Sift through the material below and return the lines with "documentation".
** Opening RECORDS FOR THIS EXERCISE block **
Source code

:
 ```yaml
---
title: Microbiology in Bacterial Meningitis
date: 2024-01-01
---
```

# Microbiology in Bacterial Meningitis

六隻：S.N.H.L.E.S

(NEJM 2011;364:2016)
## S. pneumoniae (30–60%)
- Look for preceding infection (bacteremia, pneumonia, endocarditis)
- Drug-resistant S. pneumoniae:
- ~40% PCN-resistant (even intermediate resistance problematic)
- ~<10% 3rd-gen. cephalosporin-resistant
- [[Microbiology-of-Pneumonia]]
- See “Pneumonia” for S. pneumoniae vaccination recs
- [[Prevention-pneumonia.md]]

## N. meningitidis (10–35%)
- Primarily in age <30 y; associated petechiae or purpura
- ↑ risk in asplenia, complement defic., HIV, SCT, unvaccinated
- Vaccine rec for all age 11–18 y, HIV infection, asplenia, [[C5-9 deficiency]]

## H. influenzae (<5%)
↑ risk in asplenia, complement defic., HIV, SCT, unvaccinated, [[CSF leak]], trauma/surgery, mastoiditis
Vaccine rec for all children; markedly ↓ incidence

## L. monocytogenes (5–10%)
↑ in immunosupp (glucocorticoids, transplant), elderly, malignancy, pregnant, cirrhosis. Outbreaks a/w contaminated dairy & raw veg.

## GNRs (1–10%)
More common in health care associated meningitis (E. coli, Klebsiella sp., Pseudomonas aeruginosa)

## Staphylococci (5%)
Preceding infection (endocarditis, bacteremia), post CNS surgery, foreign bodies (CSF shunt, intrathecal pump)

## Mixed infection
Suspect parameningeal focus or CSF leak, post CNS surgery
** Closing RECORDS FOR THIS EXERCISE block **
** Opening RECORDS FOR THIS EXERCISE block **
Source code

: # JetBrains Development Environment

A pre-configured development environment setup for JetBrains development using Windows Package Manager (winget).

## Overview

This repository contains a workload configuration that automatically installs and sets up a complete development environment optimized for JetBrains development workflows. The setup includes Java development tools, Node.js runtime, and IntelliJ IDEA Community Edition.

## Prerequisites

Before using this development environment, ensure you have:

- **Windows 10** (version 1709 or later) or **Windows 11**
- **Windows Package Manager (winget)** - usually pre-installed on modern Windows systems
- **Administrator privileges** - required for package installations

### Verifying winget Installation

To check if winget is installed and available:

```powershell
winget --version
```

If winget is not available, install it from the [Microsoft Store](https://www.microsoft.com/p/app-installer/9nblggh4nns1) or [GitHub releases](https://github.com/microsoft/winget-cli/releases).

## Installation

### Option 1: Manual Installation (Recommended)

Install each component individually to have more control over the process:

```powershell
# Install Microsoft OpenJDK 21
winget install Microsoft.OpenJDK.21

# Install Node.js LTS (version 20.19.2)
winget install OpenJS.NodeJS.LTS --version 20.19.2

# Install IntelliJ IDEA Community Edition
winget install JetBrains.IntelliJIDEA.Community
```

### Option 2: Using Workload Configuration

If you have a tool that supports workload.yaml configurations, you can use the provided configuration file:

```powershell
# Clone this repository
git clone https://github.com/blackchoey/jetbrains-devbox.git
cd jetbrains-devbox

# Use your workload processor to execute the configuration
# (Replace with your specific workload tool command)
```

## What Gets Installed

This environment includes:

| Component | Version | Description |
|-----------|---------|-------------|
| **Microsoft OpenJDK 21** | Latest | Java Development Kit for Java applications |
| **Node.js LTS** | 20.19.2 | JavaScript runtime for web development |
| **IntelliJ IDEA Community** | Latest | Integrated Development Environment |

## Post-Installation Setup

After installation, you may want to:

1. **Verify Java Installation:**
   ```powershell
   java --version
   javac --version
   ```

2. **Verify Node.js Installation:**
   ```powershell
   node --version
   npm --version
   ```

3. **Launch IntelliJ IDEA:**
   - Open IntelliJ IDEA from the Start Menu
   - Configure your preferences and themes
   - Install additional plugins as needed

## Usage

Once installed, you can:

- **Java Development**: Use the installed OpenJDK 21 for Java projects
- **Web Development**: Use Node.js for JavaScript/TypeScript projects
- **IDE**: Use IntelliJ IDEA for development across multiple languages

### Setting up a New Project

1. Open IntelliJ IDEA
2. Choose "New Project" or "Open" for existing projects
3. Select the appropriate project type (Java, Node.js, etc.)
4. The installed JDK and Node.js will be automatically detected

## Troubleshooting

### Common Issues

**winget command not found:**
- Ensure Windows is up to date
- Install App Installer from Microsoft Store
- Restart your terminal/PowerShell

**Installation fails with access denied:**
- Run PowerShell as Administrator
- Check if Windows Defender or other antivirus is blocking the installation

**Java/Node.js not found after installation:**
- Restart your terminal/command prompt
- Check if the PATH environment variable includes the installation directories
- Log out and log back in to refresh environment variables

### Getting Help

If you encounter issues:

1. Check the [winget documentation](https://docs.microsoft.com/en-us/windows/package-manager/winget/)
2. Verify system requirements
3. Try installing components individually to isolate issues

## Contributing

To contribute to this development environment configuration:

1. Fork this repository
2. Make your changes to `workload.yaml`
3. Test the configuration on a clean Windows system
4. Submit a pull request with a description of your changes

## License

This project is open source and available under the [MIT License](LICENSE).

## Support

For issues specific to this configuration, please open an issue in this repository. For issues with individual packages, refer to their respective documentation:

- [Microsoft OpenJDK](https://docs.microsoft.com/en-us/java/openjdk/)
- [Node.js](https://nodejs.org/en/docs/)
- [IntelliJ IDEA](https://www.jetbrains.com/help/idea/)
** Closing RECORDS FOR THIS EXERCISE block **
→ RESULT FOR THIS EXERCISE:
1. Check the [winget documentation](https://docs.microsoft.com/en-us/windows/package-manager/winget/)
For issues specific to this configuration, please open an issue in this repository. For issues with individual packages, refer to their respective documentation:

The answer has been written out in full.